Taxotere® (docetaxel) Injection Concentrate: Pharmacokinetics profile
Taxotere® has a linear pharmacokinetic profile1,2
The pharmacokinetics of Taxotere® have been evaluated in cancer patients
after administration of 20–115 mg/m² in phase I studies. The area under the
curve (AUC) was dose proportional following doses of 70–115 mg/m² with infusion
times of 1 to 2 hours.
The pharmacokinetic profile of Taxotere® is consistent with a 3-compartment
pharmacokinetic model, with half-lives for the α, β, and γ phases of 4 minutes,
36 minutes, and 11.1 hours, respectively.
Distribution
The initial rapid decline represents distribution to the peripheral compartments
and the late (terminal) phase is due, in part, to a relatively slow efflux of Taxotere®
from the peripheral compartment. Mean values for total body clearance and steady
state volume of distribution were 21 L/h/m² and 113 L, respectively. In vitro
studies show that Taxotere® is approximately 94% bound to plasma
proteins, primarily to albumin, α1-acid glycoproteins, and lipoproteins.

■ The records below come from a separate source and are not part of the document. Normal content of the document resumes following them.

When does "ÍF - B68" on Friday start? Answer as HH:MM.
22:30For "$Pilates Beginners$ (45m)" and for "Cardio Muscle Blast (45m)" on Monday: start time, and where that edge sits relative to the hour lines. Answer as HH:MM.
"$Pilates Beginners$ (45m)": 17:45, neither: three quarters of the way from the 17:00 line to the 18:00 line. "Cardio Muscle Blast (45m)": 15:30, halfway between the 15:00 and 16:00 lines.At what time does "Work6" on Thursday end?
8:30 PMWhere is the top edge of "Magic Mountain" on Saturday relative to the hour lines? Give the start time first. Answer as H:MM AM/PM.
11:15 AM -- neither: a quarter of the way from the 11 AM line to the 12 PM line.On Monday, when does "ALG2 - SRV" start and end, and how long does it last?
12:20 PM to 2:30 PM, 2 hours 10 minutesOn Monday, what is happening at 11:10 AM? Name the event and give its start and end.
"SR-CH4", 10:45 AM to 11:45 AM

Population pharmacokinetics1
A population pharmacokinetic analysis was carried out after Taxotere®
treatment of 535 patients dosed at 100 mg/m². Pharmacokinetic parameters estimated
by this analysis were very close to those estimated from phase I studies. The pharmacokinetics
of Taxotere® were not influenced by age or gender and total body
clearance of Taxotere® was not modified by pretreatment with dexamethasone.
In patients with clinical chemistry data suggestive of mild to moderate liver function
impairment (AST and/or ALT >1.5 times the upper limit of normal [ULN] concomitant
with alkaline phosphatase >2.5 times ULN), total body clearance was lowered by an
average of 27%, resulting in a 38% increase in systemic exposure (AUC). This average,
however, includes a substantial range and there is, at present, no measurement that
would allow recommendation for dose adjustment in such patients.
Patients with combined abnormalities of transaminase and alkaline phosphatase should
not be treated with Taxotere®. Patients with severe hepatic impairment
have not been studied.
Mean total body clearance for Japanese patients dosed at the range of 10–90 mg/m²
was similar to that of European/American populations dosed at 100 mg/m², suggesting
no significant difference in the elimination of Taxotere® in the
2 populations.
Taxotere® total body clearance was not modified by pre-treatment
of dexamethasone.
Clearance of Taxotere® in combination therapy with cisplatin was
similar to that previously observed following Taxotere® monotherapy.
The pharmacokinetic profile of cisplatin in combination therapy with Taxotere®
was similar to that observed with cisplatin alone.
The combined administration of Taxotere®, cisplatin, and fluorouracil
in 12 patients with solid tumors had no influence on the pharmacokinetics of each
individual drug.
A population pharmacokinetic analysis of plasma data from 40 patients with hormone-refractory
metastatic prostate cancer indicated that systemic clearance of Taxotere®
in combination with prednisone is similar to that observed following administration
of Taxotere® alone.
Elimination
A study of 14C-docetaxel was conducted in 3 cancer patients. The Taxotere®
metabolite was formed by oxidative metabolism of the tert-butyl ester group. Within
7 days after IV administration, approximately 75% of the drug was excreted in the
feces and 6% in the urine. About 80% of the radioactivity recovered in feces was
excreted during the first 48 hours as 1 major and 3 minor metabolites with very
small amounts (less than 8%) of unchanged drug.